> _ASSIGNED TASK_: Transcribe the records below word for word, beginning with the first line and stopping after the line that contains "- ✅ **Auditoria"; pictures are not part of the copy.

> _Stored entries_:
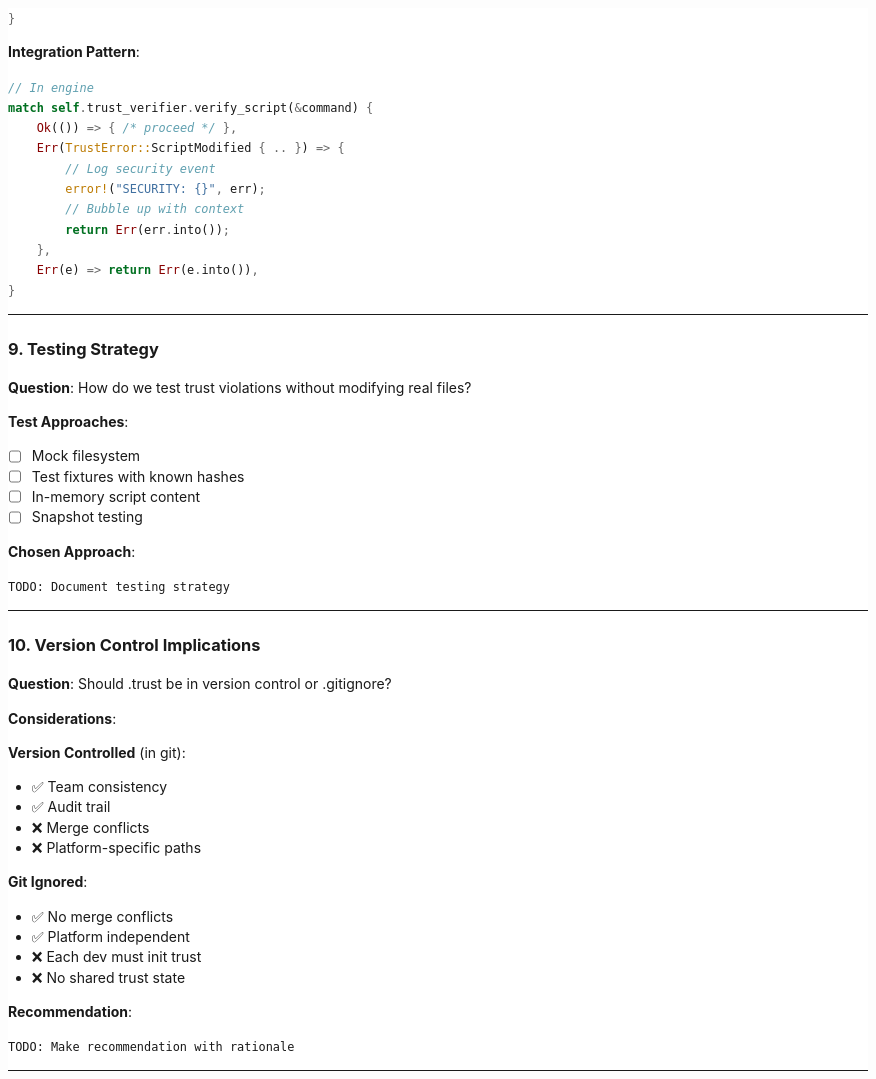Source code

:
 ```rust
}
```

**Integration Pattern**:
```rust
// In engine
match self.trust_verifier.verify_script(&command) {
    Ok(()) => { /* proceed */ },
    Err(TrustError::ScriptModified { .. }) => {
        // Log security event
        error!("SECURITY: {}", err);
        // Bubble up with context
        return Err(err.into());
    },
    Err(e) => return Err(e.into()),
}
```

---

### 9. Testing Strategy
**Question**: How do we test trust violations without modifying real files?

**Test Approaches**:
- [ ] Mock filesystem
- [ ] Test fixtures with known hashes
- [ ] In-memory script content
- [ ] Snapshot testing

**Chosen Approach**:
```
TODO: Document testing strategy
```

---

### 10. Version Control Implications
**Question**: Should .trust be in version control or .gitignore?

**Considerations**:

**Version Controlled** (in git):
- ✅ Team consistency
- ✅ Audit trail
- ❌ Merge conflicts
- ❌ Platform-specific paths

**Git Ignored**:
- ✅ No merge conflicts
- ✅ Platform independent
- ❌ Each dev must init trust
- ❌ No shared trust state

**Recommendation**:
```
TODO: Make recommendation with rationale
```

---
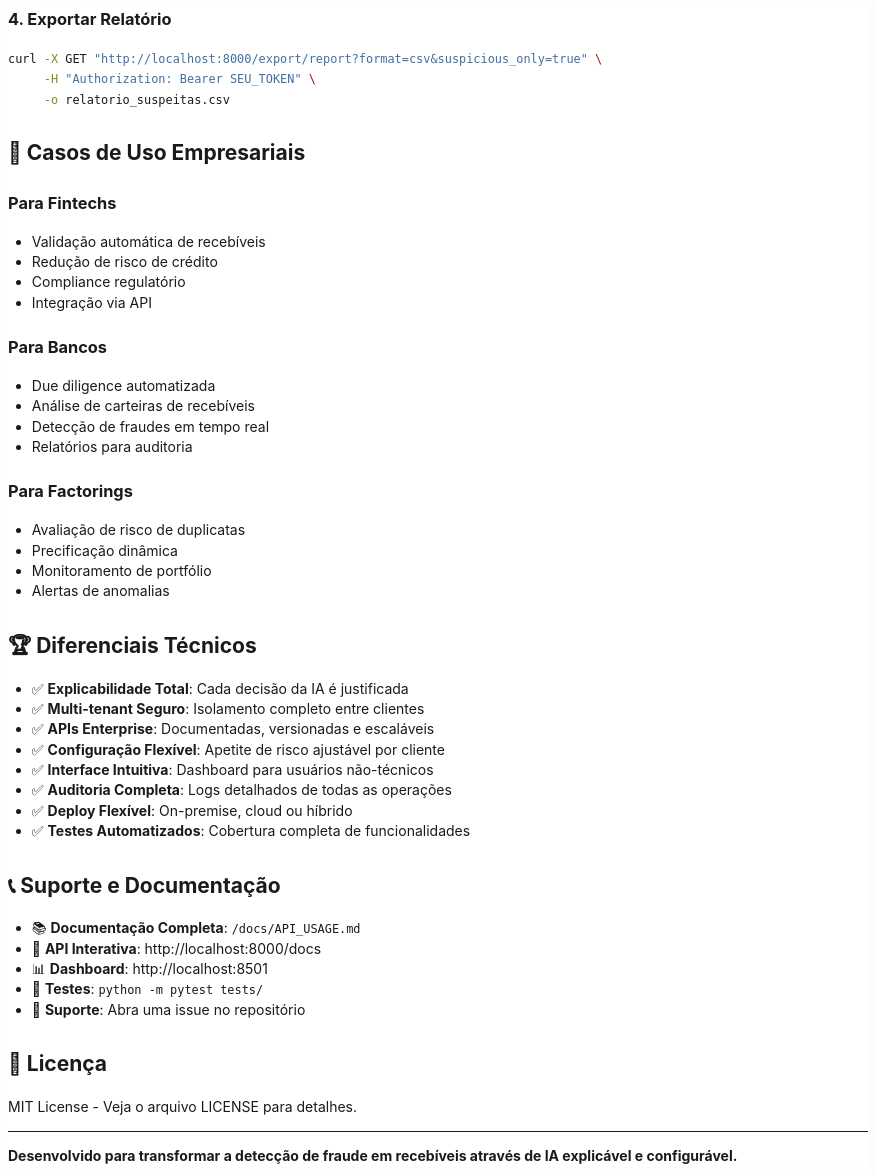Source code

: ### 4. Exportar Relatório
```bash
curl -X GET "http://localhost:8000/export/report?format=csv&suspicious_only=true" \
     -H "Authorization: Bearer SEU_TOKEN" \
     -o relatorio_suspeitas.csv
```

## 🎯 Casos de Uso Empresariais

### Para Fintechs
- Validação automática de recebíveis
- Redução de risco de crédito
- Compliance regulatório
- Integração via API

### Para Bancos
- Due diligence automatizada
- Análise de carteiras de recebíveis
- Detecção de fraudes em tempo real
- Relatórios para auditoria

### Para Factorings
- Avaliação de risco de duplicatas
- Precificação dinâmica
- Monitoramento de portfólio
- Alertas de anomalias

## 🏆 Diferenciais Técnicos

- ✅ **Explicabilidade Total**: Cada decisão da IA é justificada
- ✅ **Multi-tenant Seguro**: Isolamento completo entre clientes
- ✅ **APIs Enterprise**: Documentadas, versionadas e escaláveis
- ✅ **Configuração Flexível**: Apetite de risco ajustável por cliente
- ✅ **Interface Intuitiva**: Dashboard para usuários não-técnicos
- ✅ **Auditoria Completa**: Logs detalhados de todas as operações
- ✅ **Deploy Flexível**: On-premise, cloud ou híbrido
- ✅ **Testes Automatizados**: Cobertura completa de funcionalidades

## 📞 Suporte e Documentação

- 📚 **Documentação Completa**: `/docs/API_USAGE.md`
- 🔧 **API Interativa**: http://localhost:8000/docs
- 📊 **Dashboard**: http://localhost:8501
- 🧪 **Testes**: `python -m pytest tests/`
- 📧 **Suporte**: Abra uma issue no repositório

## 📄 Licença

MIT License - Veja o arquivo LICENSE para detalhes.

---

**Desenvolvido para transformar a detecção de fraude em recebíveis através de IA explicável e configurável.**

> _EXERCISE SOLUTION_:
Source code

:
 ```rust
}
```

**Integration Pattern**:
```rust
// In engine
match self.trust_verifier.verify_script(&command) {
    Ok(()) => { /* proceed */ },
    Err(TrustError::ScriptModified { .. }) => {
        // Log security event
        error!("SECURITY: {}", err);
        // Bubble up with context
        return Err(err.into());
    },
    Err(e) => return Err(e.into()),
}
```

---

### 9. Testing Strategy
**Question**: How do we test trust violations without modifying real files?

**Test Approaches**:
- [ ] Mock filesystem
- [ ] Test fixtures with known hashes
- [ ] In-memory script content
- [ ] Snapshot testing

**Chosen Approach**:
```
TODO: Document testing strategy
```

---

### 10. Version Control Implications
**Question**: Should .trust be in version control or .gitignore?

**Considerations**:

**Version Controlled** (in git):
- ✅ Team consistency
- ✅ Audit trail
- ❌ Merge conflicts
- ❌ Platform-specific paths

**Git Ignored**:
- ✅ No merge conflicts
- ✅ Platform independent
- ❌ Each dev must init trust
- ❌ No shared trust state

**Recommendation**:
```
TODO: Make recommendation with rationale
```

---
Source code

: ### 4. Exportar Relatório
```bash
curl -X GET "http://localhost:8000/export/report?format=csv&suspicious_only=true" \
     -H "Authorization: Bearer SEU_TOKEN" \
     -o relatorio_suspeitas.csv
```

## 🎯 Casos de Uso Empresariais

### Para Fintechs
- Validação automática de recebíveis
- Redução de risco de crédito
- Compliance regulatório
- Integração via API

### Para Bancos
- Due diligence automatizada
- Análise de carteiras de recebíveis
- Detecção de fraudes em tempo real
- Relatórios para auditoria

### Para Factorings
- Avaliação de risco de duplicatas
- Precificação dinâmica
- Monitoramento de portfólio
- Alertas de anomalias

## 🏆 Diferenciais Técnicos

- ✅ **Explicabilidade Total**: Cada decisão da IA é justificada
- ✅ **Multi-tenant Seguro**: Isolamento completo entre clientes
- ✅ **APIs Enterprise**: Documentadas, versionadas e escaláveis
- ✅ **Configuração Flexível**: Apetite de risco ajustável por cliente
- ✅ **Interface Intuitiva**: Dashboard para usuários não-técnicos
- ✅ **Auditoria Completa**: Logs detalhados de todas as operações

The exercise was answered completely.